Tekstgedeelte:
════════

Een vriendin in Israël vroeg me of Spinoza raad zou weten in de huidige situatie. De vraag komt niet uit het niets. Spinoza’s filosofie biedt een leidraad voor het leven, bij uitstek in moeilijke omstandigheden.
De troost en de wijsheid die Spinoza’s denken biedt, heb ik verwoord in een lezing over hoe Spinoza ons leert om te gaan met onzekere tijden. Hier reageer ik (op verzoek van de redactie) op het artikel van Victor Kal in De Vrijdagavond van 12 oktober 2023.
In ‘Spinoza wil onafhankelijke meningsvorming de pas afsnijden’ stelt Kal de volgende zaken aan de orde die ik nader zal onderzoeken:
- Er is in Nederland sprake van een sekte die, onder leiding van Jonathan Israel, Spinoza vereert als de profeet van de moderne vrijheid, democratie en tolerantie.
- Spinoza valt het jodendom aan en verdedigt het christendom als bron voor een stabiele samenleving. Kal verwijst hiervoor naar Benzion J. Hirsch.
- Spinoza is van mening dat het primitieve volk door middel van de religie om de tuin geleid moet worden, terwijl hij die religie zelf verwerpt.
- Het volk moet zo gemanipuleerd worden dat het gelooft dat de machthebber een ‘goddelijke kracht’ vertegenwoordigt. Het volk moet zich aan een ‘leider’ binden.
- Spinoza streeft een fascistische ‘gelijkschakeling’ na: ‘Het kille vernuft van Spinoza levert een buitengewoon scherpe analyse op van wat we heden ‘fascisme’ noemen.
- Het boek van Victor Kal ‘De list van Spinoza’ wordt genegeerd door de Spinoza-specialisten. Dit is een voorbeeld van ‘gelijkschakeling’ in de praktijk.
Wordt Spinoza vereerd als profeet van vrijheid, democratie en tolerantie?
Ik begin met het hierboven genoemde eerste punt dat Spinoza door Jonathan Israel c.s. vereert wordt als een profeet van de moderne vrijheid, democratie en tolerantie. Op dit eerste punt zal ik wat uitgebreider ingaan, om uit te leggen wat ‘vrijheid’ en ‘democratie’ bij Spinoza betekenen. Aan een uitleg van het begrip ’tolerantie’ bij Spinoza ga ik voorbij, omdat hij zelf dit begrip niet gebruikt.

════════

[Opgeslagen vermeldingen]
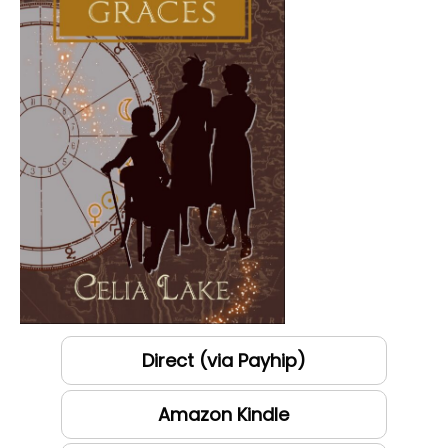
Direct (via Payhip)
Amazon Kindle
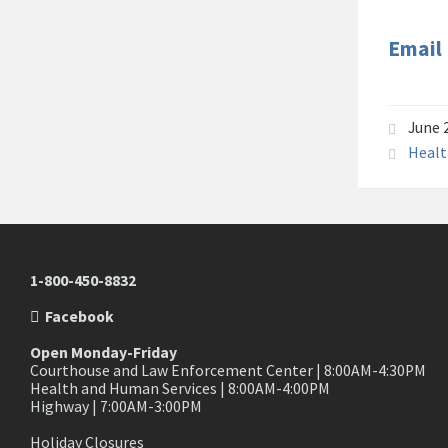
Email
June 
Healt
1-800-450-8832
Facebook
Open Monday-Friday
Courthouse and Law Enforcement Center | 8:00AM-4:30PM
Health and Human Services | 8:00AM-4:00PM
Highway | 7:00AM-3:00PM
Holiday Closures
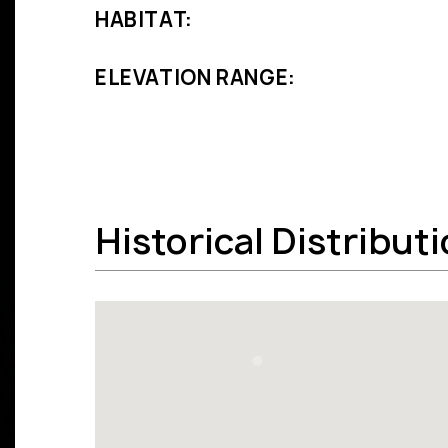
HABITAT:
ELEVATION RANGE:
Historical Distribut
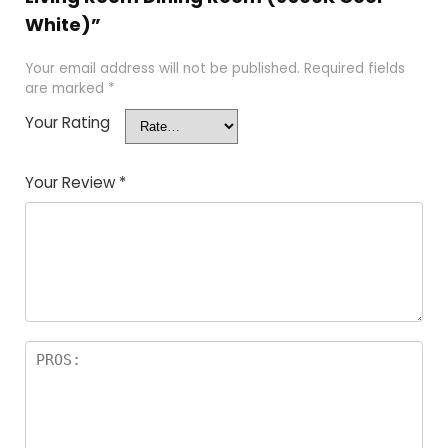
White)”
Your email address will not be published.
Required fields
are marked
*
Your Rating
Your Review
*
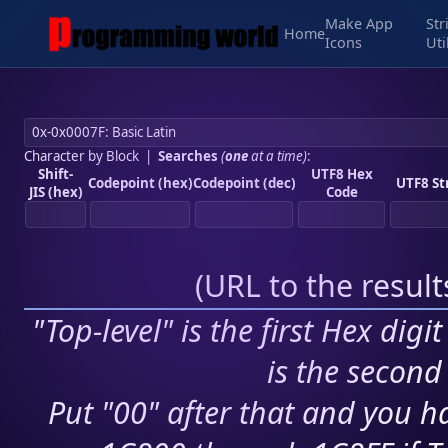
Make App
Str
Home
Icons
Uti
Character by Block
|
Searches
(
one
at a time)
:
Shift-
UTF8 Hex
Codepoint (hex)
Codepoint (dec)
UTF8 St
JIS (hex)
Code
(
URL to the resul
"Top-level" is the first Hex digi
is the second 
Put "00" after that and you ha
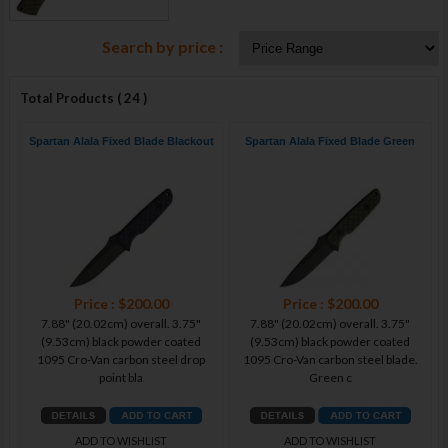
Search by price :
Total Products ( 24 )
Spartan Alala Fixed Blade Blackout
Spartan Alala Fixed Blade Green
Price : $200.00
Price : $200.00
7.88" (20.02cm) overall. 3.75"
7.88" (20.02cm) overall. 3.75"
(9.53cm) black powder coated
(9.53cm) black powder coated
1095 Cro-Van carbon steel drop
1095 Cro-Van carbon steel blade.
point bla
Green c
ADD TO WISHLIST
ADD TO WISHLIST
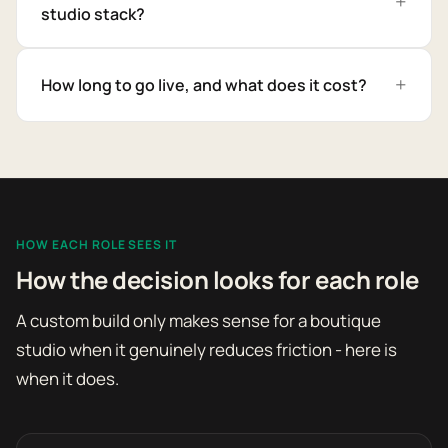
studio stack?
How long to go live, and what does it cost?
HOW EACH ROLE SEES IT
How the decision looks for each role
A custom build only makes sense for a boutique
studio when it genuinely reduces friction - here is
when it does.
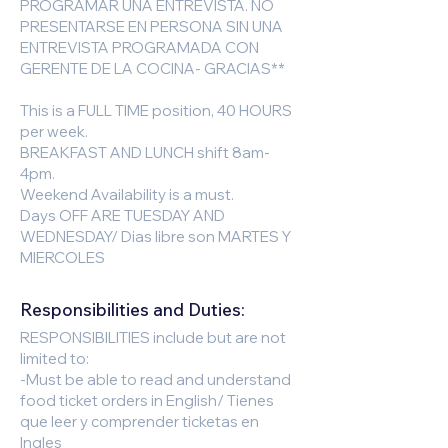
PROGRAMAR UNA ENTREVISTA. NO
PRESENTARSE EN PERSONA SIN UNA
ENTREVISTA PROGRAMADA CON
GERENTE DE LA COCINA- GRACIAS**
This is a FULL TIME position, 40 HOURS
per week.
BREAKFAST AND LUNCH shift 8am-
4pm.
Weekend Availability is a must.
Days OFF ARE TUESDAY AND
WEDNESDAY/ Dias libre son MARTES Y
MIERCOLES
Responsibilities and Duties:
RESPONSIBILITIES include but are not
limited to:
-Must be able to read and understand
food ticket orders in English/ Tienes
que leer y comprender ticketas en
Ingles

════════

Opdracht 1: Haal uit de lijst elke regel die de tekenreeks "does" bevat. Het verschil tussen hoofdletters en kleine letters telt mee.
Opdracht 2: Zet de tekst over Spinoza voort, te beginnen na de laatste zin.

Antwoordruimte 1:
How long to go live, and what does it cost?
when it does.

Antwoordruimte 2:
Allereerst moet ik dan zeggen dat ik mij ten dele herken in de kritiek van Kal. In mijn dissertatie Spinoza’s Theory of Religion: The Importance of Religion in Spinoza’s Thought, and Its Implications For State and Society (Universiteit Leiden, 2019) heb ik Jonathan Israel en Steven Nadler sterk bekritiseerd vanwege hun ‘teleologische interpretatie’ van Spinoza. ‘Teleologisch’ is de opvatting dat alles gebeurt vanwege een bepaald doel. Een teleologische interpretatie begrijpt het verleden in termen van wat dat verleden heeft opgeleverd in het heden.
Israel en Nadler hebben een teleologische interpretatie van Spinoza, omdat zij hem willen begrijpen vanuit het heden – als iemand die aan de basis heeft gestaan van onze moderne manier van denken. Echter, Spinoza was niet bezig met onze moderne samenleving.
Hij leefde in de zeventiende eeuw en dacht – net als zijn tijdgenoten – over heel veel zaken fundamenteel anders dan wij. Spinoza is dus inderdaad geen profeet van de moderne vrijheid, democratie en tolerantie omdat deze begrippen in zijn filosofie anders functioneren dan in ons hedendaagse manier van denken.
Kal maakt Spinoza echter van een held tot een schurk van de moderne vrijheid, democratie en tolerantie door te beweren dat hij een vorm van fascisme voorstond. Daarmee maakt hij eenzelfde ‘teleologische’ fout als Jonathan Israel en Steven Nadler.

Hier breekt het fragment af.